Holy Hannah. Can you spell d-y-s-f-u-n-c-t-i-o-n and m-i-s-e-r-y?
I want to think the main characters in this movie are just cinematic creations—the vitriolic pill-popping Violet and her three daughters—tight-jawed, unforgiving Barbara, quietly wounded, faithful Ivy, New Age escapist Karen. But no.
The film induced too many pangs of recognition … reminders of my own alcoholic step-father and his verbal abuse; the unhappy weirdness of so many of my friends’ parents growing up; Mommy Dearest sitting on book shelves; alcohol and drug abuse statistics; news stories. And from the murmurs, gasps and reactions of the audience it seemed pretty much everyone else in the theater was personally affected too.
“I always wondered if my mother killed my father,” the middle-aged woman behind me stated calmly to her seat-mate as the credits rolled.” Really?
“I always knew I’m fucked-up because of my mother,” another woman said, strolling past on her way to the door.
“Holy crap.” Francesca, the friend I’d gone to the film with, turned to me, eyes wide. “Is the world really like this?”
Is it? I’d like to know! Comments please!
For sure the film drives home the point of just how much pain there is locked up in human beings—and how suffering, meanness and abuse are passed from one generation to the next. The sins of the fathers and mothers as it were—not “sin” as in doing bad and wrong, but sin as in missing the mark on life—relentlessly passed from one generation to the next, century after century until…?
Until we get to see it.
Sin was originally an archery term that meant you “missed the mark” or bulls eye—your targeted goal.
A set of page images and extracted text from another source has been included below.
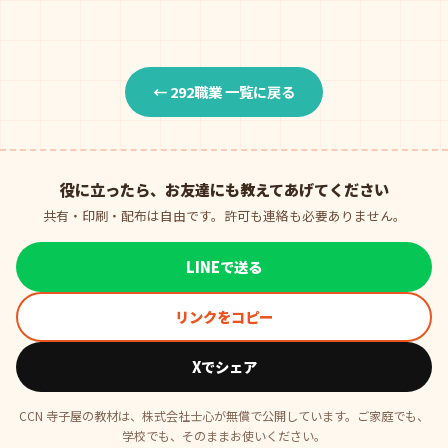
← 292職業 一覧に戻る
役に立ったら、お友達にも教えてあげてください
共有・印刷・配布は自由です。許可も連絡も必要ありません。
LINEで送る
リンクをコピー
Xでシェア
CCN 寺子屋の教材は、株式会社士心が無償で公開しています。ご家庭でも、
学校でも、そのままお使いください。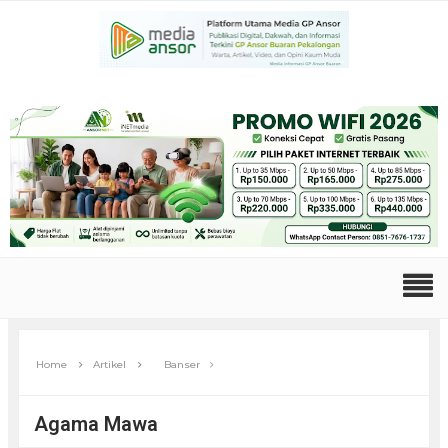
Home
Artikel
Banser
Agama Mawa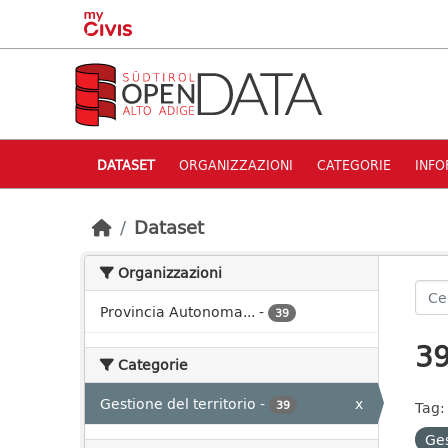
Skip to main content
DATASET
ORGANIZZAZIONI
CATEGORIE
INFO
Dataset
Organizzazioni
Provincia Autonoma...
-
39
39
Categorie
Gestione del territorio
-
x
39
Tag:
Ges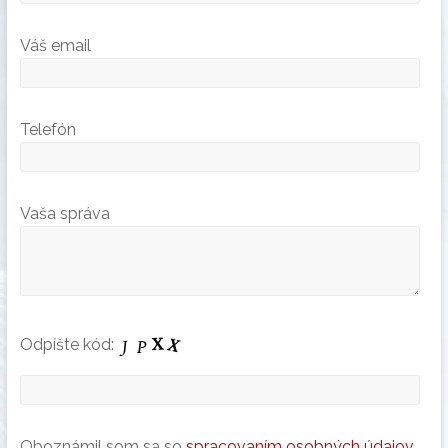
Váš email
Telefón
Vaša správa
Odpíšte kód:
Oboznámil som sa so
spracovaním osobných údajov
.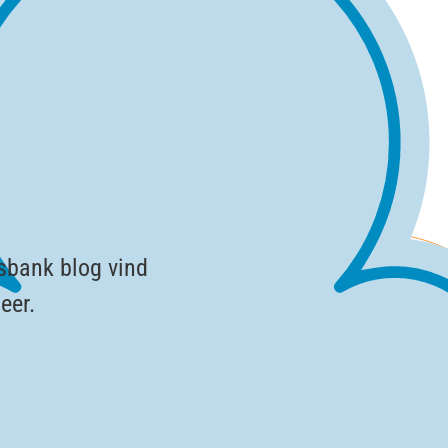
sbank blog vind
eer.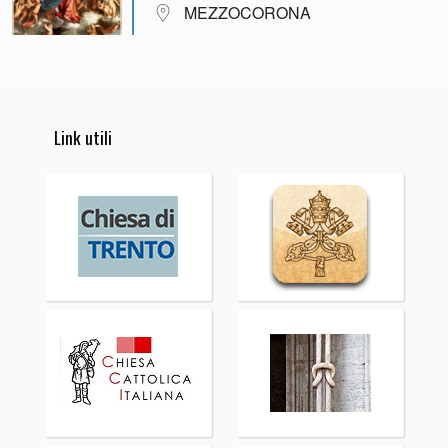
MEZZOCORONA
Link utili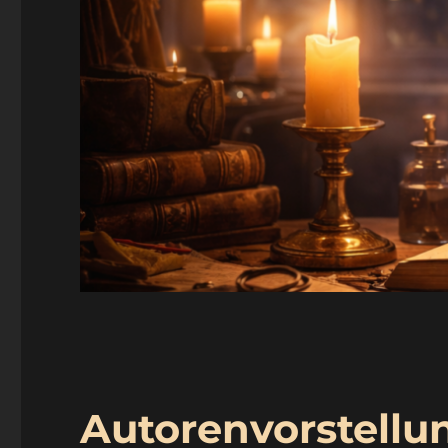
Autorenvorstellu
And what is the targeted goal of life anyway? Being a better person? Figuring out how it all works? Having fun? Contributing to the wellbeing of the whole? Having interesting experiences? If so, surely we’re ready to stop seeing this kind of experience as interesting? Like, maybe soon we’ll have had our fill of meanness and sorrow and be ready to call these kinds of people and their drama-filled lives “boring?”
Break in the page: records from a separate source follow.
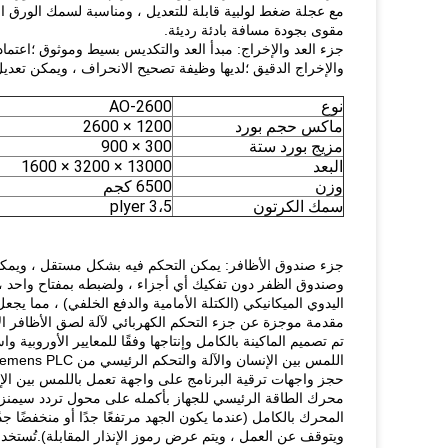
مقوى بجودة مسافة بادئة رديئة.
جزء العد والإخراج: مبدأ العد والتكديس بسيط وموثوق ؛اعتماد
والإخراج الدقيق ؛لديها وظيفة تصحيح الانحراف ، ويمكن تعديل
نوع
AO-2600
ماكس حجم بورد
1200 × 2600
مزيج بورد ستة
300 × 900
البعد
13000 × 3200 × 1600
وزن
6500 كجم
سمك الكرتون
3،5 plyer
جزء صندوق الأظافر: يمكن التحكم فيه بشكل مستقل ، ويمكن ر
وصندوق الظفر دون تفكيك أي أجزاء ، ولضبطه بمفتاح واحد ، 
اليدوي الميكانيكي (الكتلة الأمامية والدفع الخلفي) ، مما يج
مقدمة موجزة عن جزء التحكم الكهربائي لآلة لصق الأظافر الأ
تم تصميم الماكينة بالكامل وإنتاجها وفقًا للمعايير الأوروبية 
المحرك بالكامل (عندما يكون الجهد مرتفعًا جدًا أو منخفضًا جدًا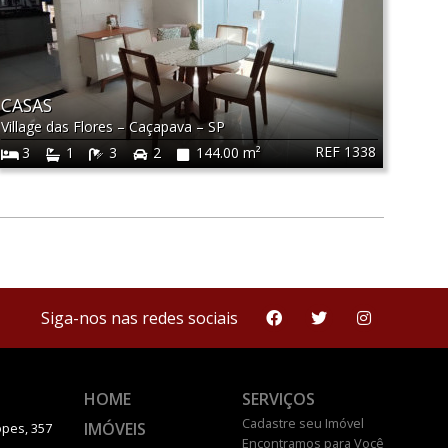
CASAS
Village das Flores
–
Caçapava
–
SP
REF 1338
3
1
3
2
144.00 m²
Siga-nos nas redes sociais
HOME
SERVIÇOS
Cadastre seu Imóvel
IMÓVEIS
pes, 357
Encontramos para Você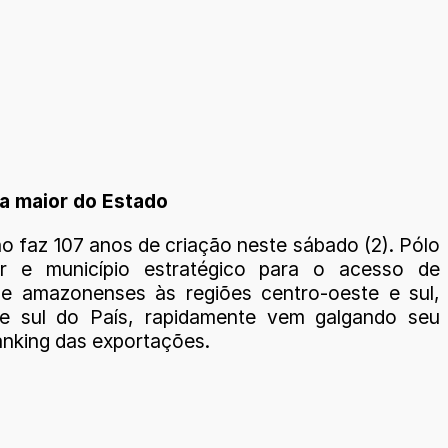
 a maior do Estado
o faz 107 anos de criação neste sábado (2). Pólo
or e município estratégico para o acesso de
e amazonenses às regiões centro-oeste e sul,
 e sul do País, rapidamente vem galgando seu
ranking das exportações.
But until that happens audiences will pay to see stories like these. It’s what theatre was designed to do from the most ancient times.
Stories let us witness ourselves. They let us stand (and sit!) safely outside our pain and see how it contaminates and ruins everything—how we unconsciously contaminate and ruin everything—how the bleakness that rules so much of our lives happens.
The camera zooms into Violet’s face as she sits on the swing telling the story of her mother’s Christmas present to her and we get it. We can’t hate her. We want to, just like her daughters and everyone else around her want to. But she is us. Her story is our story, tirelessly passed along—the story of the ravening dark Goddess that lives in us all; the maddened Goddess that shows herself most clearly through women.
Beyond doubt, August: Osage County is a story of the Fall of Woman and what has happened to her. The men, who clearly are not without their flaws, mostly move around as loving foils enduring their abuse. Even Violet’s husband’s suicide occurs off-screen. It isn’t important. It’s simply the kind of normal fall-out that happens when The Feminine is too deeply wounded to care about anything or anyone anymore.
The image of The Feminine we enjoy seeing and being around does not live in this film. The light side of the Goddess is beautiful, lyrical, self-sacrificing, loving, passionate, compassionate and inspiring—like Arwen, the elven beloved of Aragorn in Lord of the Rings. In Violet we see the opposite. Here She is the equivalent of the Orc and the Uruk-hai—the fallen elves, tortured and mutilated beyond endurance until they become a force for evil.
The blessing of August: Osage County is that here evil has a human face on it and we are able to see Violet is not evil at all, just wounded. We are able to see what pain does—how it looks, what it says, how it lashes out—and finally have compassion. We see the light, love, beauty and hope in us all—the woman in Violet’s wedding picture—marred and twisted into unrecognizability and we feel for her and feel for ourselves.
It’s not an easy movie to watch. But then life is not an easy movie to live. And there is hope. One day all of us will get in a truck in our pajamas and move on.